Task to carry out - Determine how many lines in the material below contain the string "decoración", then state only that count.

** Data extracts follows **

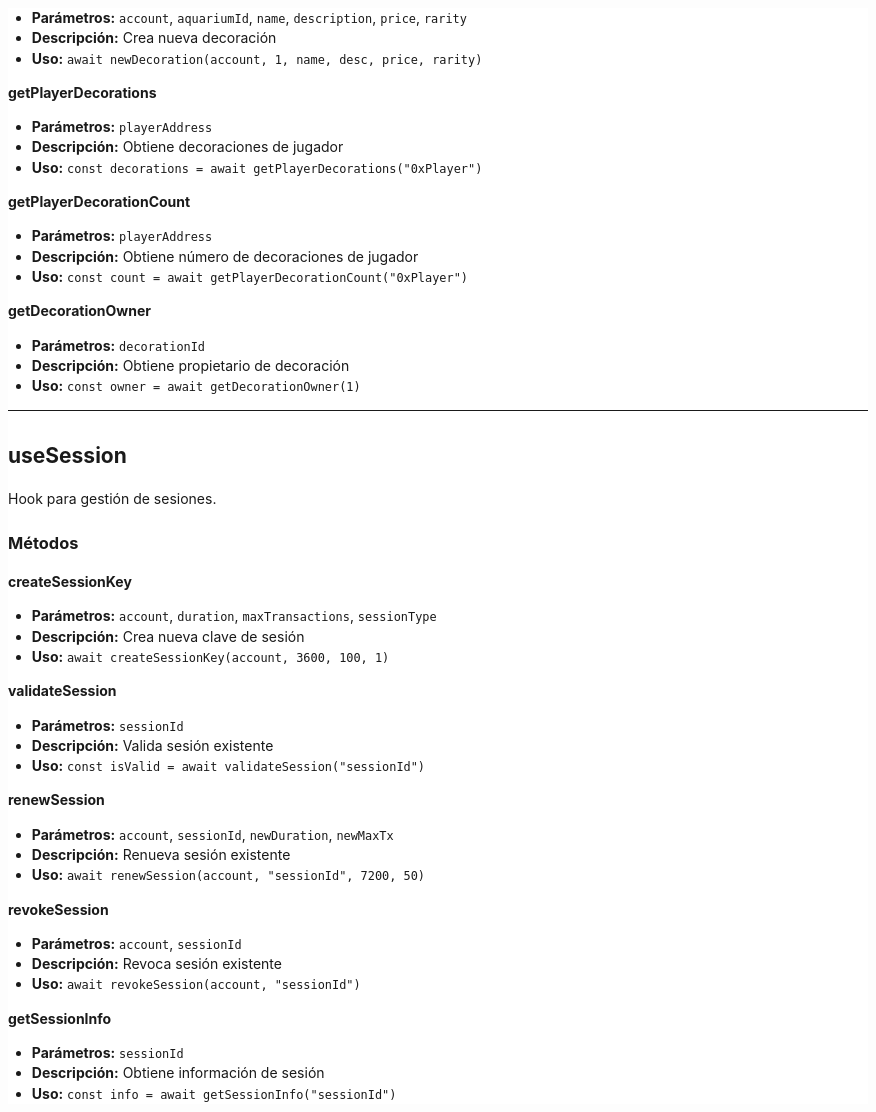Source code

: - **Parámetros:** `account`, `aquariumId`, `name`, `description`, `price`, `rarity`
- **Descripción:** Crea nueva decoración
- **Uso:** `await newDecoration(account, 1, name, desc, price, rarity)`

**getPlayerDecorations**

- **Parámetros:** `playerAddress`
- **Descripción:** Obtiene decoraciones de jugador
- **Uso:** `const decorations = await getPlayerDecorations("0xPlayer")`

**getPlayerDecorationCount**

- **Parámetros:** `playerAddress`
- **Descripción:** Obtiene número de decoraciones de jugador
- **Uso:** `const count = await getPlayerDecorationCount("0xPlayer")`

**getDecorationOwner**

- **Parámetros:** `decorationId`
- **Descripción:** Obtiene propietario de decoración
- **Uso:** `const owner = await getDecorationOwner(1)`

---

## useSession

Hook para gestión de sesiones.

### Métodos

**createSessionKey**

- **Parámetros:** `account`, `duration`, `maxTransactions`, `sessionType`
- **Descripción:** Crea nueva clave de sesión
- **Uso:** `await createSessionKey(account, 3600, 100, 1)`

**validateSession**

- **Parámetros:** `sessionId`
- **Descripción:** Valida sesión existente
- **Uso:** `const isValid = await validateSession("sessionId")`

**renewSession**

- **Parámetros:** `account`, `sessionId`, `newDuration`, `newMaxTx`
- **Descripción:** Renueva sesión existente
- **Uso:** `await renewSession(account, "sessionId", 7200, 50)`

**revokeSession**

- **Parámetros:** `account`, `sessionId`
- **Descripción:** Revoca sesión existente
- **Uso:** `await revokeSession(account, "sessionId")`

**getSessionInfo**

- **Parámetros:** `sessionId`
- **Descripción:** Obtiene información de sesión
- **Uso:** `const info = await getSessionInfo("sessionId")`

** End of Data extracts **

Your response - 2